== Exercises to complete ==
1. Please quote the stretch of the Dad's Army film review from "Captain Mainwaring, ARTHUR" through "invariably eluded me.".
2. From the credits line of the Dad's Army film review, list each person named on the production side along with the role given.
3. Give what follows the last sentence of the Dad's Army film review.

== Text under study ==
- - - - - - -
Source: Films & Filming, May 1971
Review by Eric Braun

Dad's Army

Directed by Norman Cohen. Produced by John R Sloan. Screenplay by Jimmy Perry & David Croft. Director of photography, Terry Maher. Music, Wilfred Burns. A Norcon Production distributed by Columbia. British. Eastman Colour. Cert. U. 95 mins.

Captain Mainwaring, ARTHUR LOWE; Sgt. Wilson, JOHN LE MESURIER; Jones, CLIVE DUNN; Fraser, JOHN LAURIE; Godfrey, ARNOLD RIDLEY; Walker, JAMES BECK; Pike, IAN LAVENDER, General Fuller, BERNARD ARCHARD; Mrs Pike, LIZ FRASER.

NINETY FIVE MINUTES. And theres the rub. Custom in the shape of the exhibitors, now demands about this time as the minimum length for a feature film, irrespective of whether it be a feature of epic proportions, or, as in the case of Dad's Army, a translation of a TV success to the wide screen. This particular comedy series depends for its effect on brief comic situations involving a well liked team of characters. Or so I am told, as hitherto the adventures of Dad's Army have invariably eluded me.

So one came to this film cold, as it were, and with only a faint resistance due to over - familiarity with Clive Dunn's Chart Topper, and emerged hooked for the future. Script writers Jimmy Perry and David Croft have evolved a lovely idea for the motion picture debut of their likeable band of incompetents: facing up to a Nazi invasion of the British coast, with Sam Kydd rather surprisingly glimpsed as an enemy orderly. (It turns out to be a false alarm, of course).

Director Norman Cohen has put his recruits through a series of situations which allows them to display their various idiosyncrasies as a splendidly integrated team, and achieves touches of visual poetry, as in the scene were Private Jones, obeys the general's (Bernard Archard) order to salute when helping him over a pontoon bridge. He releases his saluting hand and the section with the general mad the horse aboard is swept away by the current - at one blow a belly laugh, the deflation of pomposity (a recurring theme) and a moment of sheer beauty, thanks to Terry Maker's imaginative camerawork and the nobility of the stunning white charger who shows up the ineffectiveness of the human beings around him.
- - - - - - -
== Records from a dataset ==
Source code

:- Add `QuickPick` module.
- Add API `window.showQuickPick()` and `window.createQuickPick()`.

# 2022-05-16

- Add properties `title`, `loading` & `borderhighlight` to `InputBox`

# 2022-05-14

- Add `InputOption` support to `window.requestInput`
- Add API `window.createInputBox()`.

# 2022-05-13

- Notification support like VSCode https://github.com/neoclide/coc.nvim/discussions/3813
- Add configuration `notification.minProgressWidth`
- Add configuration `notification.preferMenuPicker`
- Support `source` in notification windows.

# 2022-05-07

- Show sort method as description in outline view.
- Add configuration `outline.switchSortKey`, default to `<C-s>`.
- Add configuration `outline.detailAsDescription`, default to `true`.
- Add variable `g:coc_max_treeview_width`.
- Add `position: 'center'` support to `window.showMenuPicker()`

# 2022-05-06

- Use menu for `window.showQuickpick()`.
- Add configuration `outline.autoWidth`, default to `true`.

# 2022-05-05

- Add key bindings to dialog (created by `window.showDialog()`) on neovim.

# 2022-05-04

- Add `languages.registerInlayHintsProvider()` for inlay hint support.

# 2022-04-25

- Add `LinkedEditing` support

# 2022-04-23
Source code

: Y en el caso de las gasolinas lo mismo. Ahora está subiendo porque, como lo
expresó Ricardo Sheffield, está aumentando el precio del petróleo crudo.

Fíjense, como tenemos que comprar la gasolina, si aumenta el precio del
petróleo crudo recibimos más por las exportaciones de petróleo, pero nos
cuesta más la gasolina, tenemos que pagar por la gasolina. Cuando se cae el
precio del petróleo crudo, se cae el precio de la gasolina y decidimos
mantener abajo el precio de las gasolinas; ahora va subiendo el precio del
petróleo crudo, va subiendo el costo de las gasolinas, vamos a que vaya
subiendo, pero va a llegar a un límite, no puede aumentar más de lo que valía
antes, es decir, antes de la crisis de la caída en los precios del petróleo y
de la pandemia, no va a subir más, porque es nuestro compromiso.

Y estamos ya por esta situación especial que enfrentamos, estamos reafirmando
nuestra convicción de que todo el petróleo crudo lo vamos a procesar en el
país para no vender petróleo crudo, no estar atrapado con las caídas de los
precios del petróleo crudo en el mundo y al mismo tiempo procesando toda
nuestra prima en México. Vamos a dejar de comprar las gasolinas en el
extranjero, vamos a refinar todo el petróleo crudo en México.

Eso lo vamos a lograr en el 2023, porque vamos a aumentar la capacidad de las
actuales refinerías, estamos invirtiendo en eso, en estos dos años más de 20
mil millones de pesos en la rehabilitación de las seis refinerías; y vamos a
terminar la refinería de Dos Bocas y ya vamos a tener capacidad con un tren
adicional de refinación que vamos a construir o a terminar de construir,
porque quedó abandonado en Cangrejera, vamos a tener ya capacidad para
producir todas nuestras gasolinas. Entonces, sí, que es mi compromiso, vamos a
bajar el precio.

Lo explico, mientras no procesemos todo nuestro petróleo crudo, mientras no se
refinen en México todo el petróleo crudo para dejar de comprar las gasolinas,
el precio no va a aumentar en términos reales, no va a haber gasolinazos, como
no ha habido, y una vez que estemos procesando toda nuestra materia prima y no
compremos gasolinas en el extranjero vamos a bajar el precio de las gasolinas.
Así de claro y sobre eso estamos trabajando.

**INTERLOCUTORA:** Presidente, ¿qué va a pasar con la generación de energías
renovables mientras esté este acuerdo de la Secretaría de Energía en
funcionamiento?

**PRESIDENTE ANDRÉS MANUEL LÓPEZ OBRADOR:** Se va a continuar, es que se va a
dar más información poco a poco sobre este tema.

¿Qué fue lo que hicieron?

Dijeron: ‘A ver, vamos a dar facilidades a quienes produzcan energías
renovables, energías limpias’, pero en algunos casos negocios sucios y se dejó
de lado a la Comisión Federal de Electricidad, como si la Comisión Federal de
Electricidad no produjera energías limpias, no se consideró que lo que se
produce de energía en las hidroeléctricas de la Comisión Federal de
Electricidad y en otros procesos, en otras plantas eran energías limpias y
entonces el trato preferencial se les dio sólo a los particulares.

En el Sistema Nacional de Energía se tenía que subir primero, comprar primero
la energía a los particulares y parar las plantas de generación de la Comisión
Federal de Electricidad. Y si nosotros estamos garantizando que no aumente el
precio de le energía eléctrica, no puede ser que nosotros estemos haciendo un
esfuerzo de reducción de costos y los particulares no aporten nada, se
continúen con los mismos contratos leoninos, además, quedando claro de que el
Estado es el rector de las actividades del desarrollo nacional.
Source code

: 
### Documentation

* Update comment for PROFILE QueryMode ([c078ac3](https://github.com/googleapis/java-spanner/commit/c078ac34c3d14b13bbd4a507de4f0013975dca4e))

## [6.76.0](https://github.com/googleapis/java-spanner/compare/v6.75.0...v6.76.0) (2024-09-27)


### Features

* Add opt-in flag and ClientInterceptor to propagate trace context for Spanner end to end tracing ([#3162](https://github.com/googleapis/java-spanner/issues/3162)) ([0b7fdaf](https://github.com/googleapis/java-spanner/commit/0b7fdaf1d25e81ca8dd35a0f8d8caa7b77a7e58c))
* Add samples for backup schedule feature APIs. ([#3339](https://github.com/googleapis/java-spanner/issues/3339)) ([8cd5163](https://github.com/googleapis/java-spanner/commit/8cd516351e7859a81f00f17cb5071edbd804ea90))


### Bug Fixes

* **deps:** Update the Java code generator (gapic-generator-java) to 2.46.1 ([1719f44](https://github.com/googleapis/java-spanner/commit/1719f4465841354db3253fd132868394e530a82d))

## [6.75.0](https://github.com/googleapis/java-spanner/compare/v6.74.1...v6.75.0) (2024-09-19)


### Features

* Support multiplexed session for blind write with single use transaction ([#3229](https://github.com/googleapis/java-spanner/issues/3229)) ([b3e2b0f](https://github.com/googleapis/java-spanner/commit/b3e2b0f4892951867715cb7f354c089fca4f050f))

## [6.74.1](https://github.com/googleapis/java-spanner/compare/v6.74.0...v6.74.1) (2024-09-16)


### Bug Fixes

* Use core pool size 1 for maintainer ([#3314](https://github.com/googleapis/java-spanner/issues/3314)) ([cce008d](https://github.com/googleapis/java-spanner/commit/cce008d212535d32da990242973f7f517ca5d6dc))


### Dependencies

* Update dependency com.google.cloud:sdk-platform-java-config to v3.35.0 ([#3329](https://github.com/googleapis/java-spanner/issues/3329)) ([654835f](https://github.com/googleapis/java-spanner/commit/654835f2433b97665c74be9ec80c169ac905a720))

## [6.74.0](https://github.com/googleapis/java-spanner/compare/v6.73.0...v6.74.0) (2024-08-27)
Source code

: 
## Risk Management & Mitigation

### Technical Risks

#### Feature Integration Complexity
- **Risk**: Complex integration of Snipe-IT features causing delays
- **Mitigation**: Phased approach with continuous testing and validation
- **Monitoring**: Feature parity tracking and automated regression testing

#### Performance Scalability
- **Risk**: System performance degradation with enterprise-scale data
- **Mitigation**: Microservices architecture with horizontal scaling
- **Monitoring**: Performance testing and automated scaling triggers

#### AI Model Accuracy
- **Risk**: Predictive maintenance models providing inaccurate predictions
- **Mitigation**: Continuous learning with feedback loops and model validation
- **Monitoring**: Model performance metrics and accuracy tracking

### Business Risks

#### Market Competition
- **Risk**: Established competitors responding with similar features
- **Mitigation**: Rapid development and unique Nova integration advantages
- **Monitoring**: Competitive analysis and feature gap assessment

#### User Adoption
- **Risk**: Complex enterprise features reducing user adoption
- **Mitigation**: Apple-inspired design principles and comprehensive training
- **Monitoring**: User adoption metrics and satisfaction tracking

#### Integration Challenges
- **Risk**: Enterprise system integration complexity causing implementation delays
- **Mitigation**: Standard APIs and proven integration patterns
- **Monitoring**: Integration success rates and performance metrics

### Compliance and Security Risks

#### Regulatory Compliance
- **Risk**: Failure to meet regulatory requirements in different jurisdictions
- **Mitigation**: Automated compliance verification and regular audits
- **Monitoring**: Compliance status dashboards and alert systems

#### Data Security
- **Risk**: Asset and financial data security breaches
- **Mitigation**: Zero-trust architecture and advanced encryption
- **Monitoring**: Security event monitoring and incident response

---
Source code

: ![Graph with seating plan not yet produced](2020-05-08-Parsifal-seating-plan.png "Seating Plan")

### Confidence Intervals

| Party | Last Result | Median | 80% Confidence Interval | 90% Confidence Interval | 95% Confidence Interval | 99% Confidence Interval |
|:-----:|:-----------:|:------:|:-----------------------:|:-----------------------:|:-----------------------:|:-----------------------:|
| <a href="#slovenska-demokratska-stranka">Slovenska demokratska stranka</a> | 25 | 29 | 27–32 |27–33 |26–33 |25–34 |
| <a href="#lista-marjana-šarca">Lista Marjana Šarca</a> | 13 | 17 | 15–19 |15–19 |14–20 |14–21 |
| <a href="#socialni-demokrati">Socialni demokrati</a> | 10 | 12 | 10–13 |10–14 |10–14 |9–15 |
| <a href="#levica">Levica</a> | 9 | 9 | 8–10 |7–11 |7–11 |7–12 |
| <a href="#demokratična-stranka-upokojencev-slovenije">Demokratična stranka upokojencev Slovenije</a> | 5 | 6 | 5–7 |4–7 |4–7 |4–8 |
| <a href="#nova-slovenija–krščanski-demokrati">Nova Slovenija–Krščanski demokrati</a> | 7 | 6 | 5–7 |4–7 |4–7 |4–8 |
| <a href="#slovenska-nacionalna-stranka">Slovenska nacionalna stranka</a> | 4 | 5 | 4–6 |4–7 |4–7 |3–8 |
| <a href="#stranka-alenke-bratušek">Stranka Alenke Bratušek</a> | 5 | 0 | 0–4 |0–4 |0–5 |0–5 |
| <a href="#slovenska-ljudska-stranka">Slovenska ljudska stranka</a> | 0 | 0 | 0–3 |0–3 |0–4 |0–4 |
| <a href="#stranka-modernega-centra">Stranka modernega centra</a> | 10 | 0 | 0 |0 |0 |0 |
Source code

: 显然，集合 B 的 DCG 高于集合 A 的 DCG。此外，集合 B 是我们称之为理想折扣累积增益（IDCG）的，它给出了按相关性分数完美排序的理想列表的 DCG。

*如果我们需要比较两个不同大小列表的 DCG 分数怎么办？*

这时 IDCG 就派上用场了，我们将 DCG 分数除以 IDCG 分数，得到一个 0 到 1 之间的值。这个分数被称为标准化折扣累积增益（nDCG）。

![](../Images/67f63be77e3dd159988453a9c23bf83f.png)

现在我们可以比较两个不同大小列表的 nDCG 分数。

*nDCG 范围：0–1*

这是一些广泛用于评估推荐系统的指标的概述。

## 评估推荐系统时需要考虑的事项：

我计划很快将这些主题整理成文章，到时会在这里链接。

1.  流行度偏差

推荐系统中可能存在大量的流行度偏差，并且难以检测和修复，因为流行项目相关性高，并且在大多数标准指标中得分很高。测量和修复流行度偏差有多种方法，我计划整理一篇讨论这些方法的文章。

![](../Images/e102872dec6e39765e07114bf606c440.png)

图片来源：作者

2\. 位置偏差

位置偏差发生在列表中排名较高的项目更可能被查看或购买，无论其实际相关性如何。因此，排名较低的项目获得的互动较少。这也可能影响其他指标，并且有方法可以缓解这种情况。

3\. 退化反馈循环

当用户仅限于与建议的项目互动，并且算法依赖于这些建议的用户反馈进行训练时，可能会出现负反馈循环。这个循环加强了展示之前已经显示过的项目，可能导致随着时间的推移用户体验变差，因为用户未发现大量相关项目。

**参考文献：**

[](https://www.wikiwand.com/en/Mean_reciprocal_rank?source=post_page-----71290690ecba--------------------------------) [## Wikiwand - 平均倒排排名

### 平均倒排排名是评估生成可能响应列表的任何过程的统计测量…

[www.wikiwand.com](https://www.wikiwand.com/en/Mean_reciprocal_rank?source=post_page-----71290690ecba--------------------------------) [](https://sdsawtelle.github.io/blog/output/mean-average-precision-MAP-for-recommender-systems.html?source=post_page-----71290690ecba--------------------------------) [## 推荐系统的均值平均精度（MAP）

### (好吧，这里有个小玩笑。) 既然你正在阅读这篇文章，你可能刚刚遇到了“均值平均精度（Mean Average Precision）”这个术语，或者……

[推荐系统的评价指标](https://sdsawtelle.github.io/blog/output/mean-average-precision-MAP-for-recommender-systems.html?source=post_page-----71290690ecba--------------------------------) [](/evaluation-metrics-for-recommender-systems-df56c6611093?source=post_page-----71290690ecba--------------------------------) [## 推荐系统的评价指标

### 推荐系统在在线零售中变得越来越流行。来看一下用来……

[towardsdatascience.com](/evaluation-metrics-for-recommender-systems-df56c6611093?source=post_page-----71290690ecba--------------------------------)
- - - - - - -
== Responses to the exercise ==
1.
Captain Mainwaring, ARTHUR LOWE; Sgt. Wilson, JOHN LE MESURIER; Jones, CLIVE DUNN; Fraser, JOHN LAURIE; Godfrey, ARNOLD RIDLEY; Walker, JAMES BECK; Pike, IAN LAVENDER, General Fuller, BERNARD ARCHARD; Mrs Pike, LIZ FRASER.

NINETY FIVE MINUTES. And theres the rub. Custom in the shape of the exhibitors, now demands about this time as the minimum length for a feature film, irrespective of whether it be a feature of epic proportions, or, as in the case of Dad's Army, a translation of a TV success to the wide screen. This particular comedy series depends for its effect on brief comic situations involving a well liked team of characters. Or so I am told, as hitherto the adventures of Dad's Army have invariably eluded me.

2.
- Norman Cohen: director
- John R Sloan: producer
- Jimmy Perry: screenplay
- David Croft: screenplay
- Terry Maher: director of photography
- Wilfred Burns: music

3.
One is reminded of the best of the Will hay films, the ones in which he had his cronies, Moore Marriott, the toothless ancient, Graham Moffatt, the fat boy, and, on occasion, the splendidly dominant Norma Varden, who never received her due recognition as England's answer to Margaret Dumont. There was teamwork in recognisable situations and localities as British as the coastline of ' Walmington On Sea', where Captain Mainwaring (Arthur Lowe), self-appointed commander of the local LDV's, prepares to meet the Nazi invasion. Like Will Hay he is bossy and self-assertive, but there the comparison ends: where Hay was tall well-thatched and testy, Lowe is short balding and ineffably pompous, always avoiding the danger of caricature and remaining what Eleanor Bron (in Two For The Road) would surely describe as a 'Warm and worthwhile human being'.

The scene where the General administers a well-earned dressing- down and ends by threatening Mainwaring's future in the LDV's is brilliantly played; with the greatest economy of facial movement and only the slight moistness of his (Lowe's) eyes indicating what this deflated windbag is going through in being spoken to as he habitually addresses his 'inferiors'. His way with a line can even make 'Keep your hands off my - privates' sound like the peak of witty humour.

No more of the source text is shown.